Karen Wetterhahn's death shocked not only the entire chemistry department but even regulatory agencies, as the accidental exposure occurred despite having taken all required measures known at that time. These included the use of latex gloves, a fume hood, and adherence to standard safety procedures. After Wetterhahn's mercury poisoning was discovered, her colleagues tested various safety gloves against dimethylmercury and found that the small, apolar molecule diffuses through most of them in seconds, much faster than expected. As a result, it is nowadays recommended to wear highly resistant, flexible, plastic-laminate gloves when handling dimethylmercury and other equally dangerous substances. For increased protection, such thin gloves can be worn under long-cuffed, heavy-duty outer gloves made of, for example, neoprene.[2][1]

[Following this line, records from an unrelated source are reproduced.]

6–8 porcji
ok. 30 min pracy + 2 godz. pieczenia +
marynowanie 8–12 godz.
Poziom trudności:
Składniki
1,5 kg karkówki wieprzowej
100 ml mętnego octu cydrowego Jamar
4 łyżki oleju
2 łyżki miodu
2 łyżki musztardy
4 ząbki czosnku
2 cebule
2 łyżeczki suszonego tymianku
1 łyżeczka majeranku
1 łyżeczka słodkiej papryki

At the time, dimethylmercury was the common calibration standard for 199Hg NMR spectroscopy because it has certain advantages over the alternatives that exist.[6] As a consequence of Wetterhahn's accident, recommendations[7] and MSD sheets[8] have been revised, the use of dimethylmercury has been highly discouraged, and its sale is now prohibited.

Dartmouth College has since established an award in Wetterhahn's name to encourage other women to pursue careers in science. Whenever possible, preference is given to a woman in granting the award.[9] The National Institute of Environmental Health Sciences also maintains an annual award, for a graduate student or post-doctoral researcher, in honor of Karen Wetterhahn.[10]

Wetterhahn helped establish Dartmouth College’s Women in Science Project (WISP), which helped to raise the share of women science majors from 13 to 25 percent at Dartmouth College and has become a national model.[3]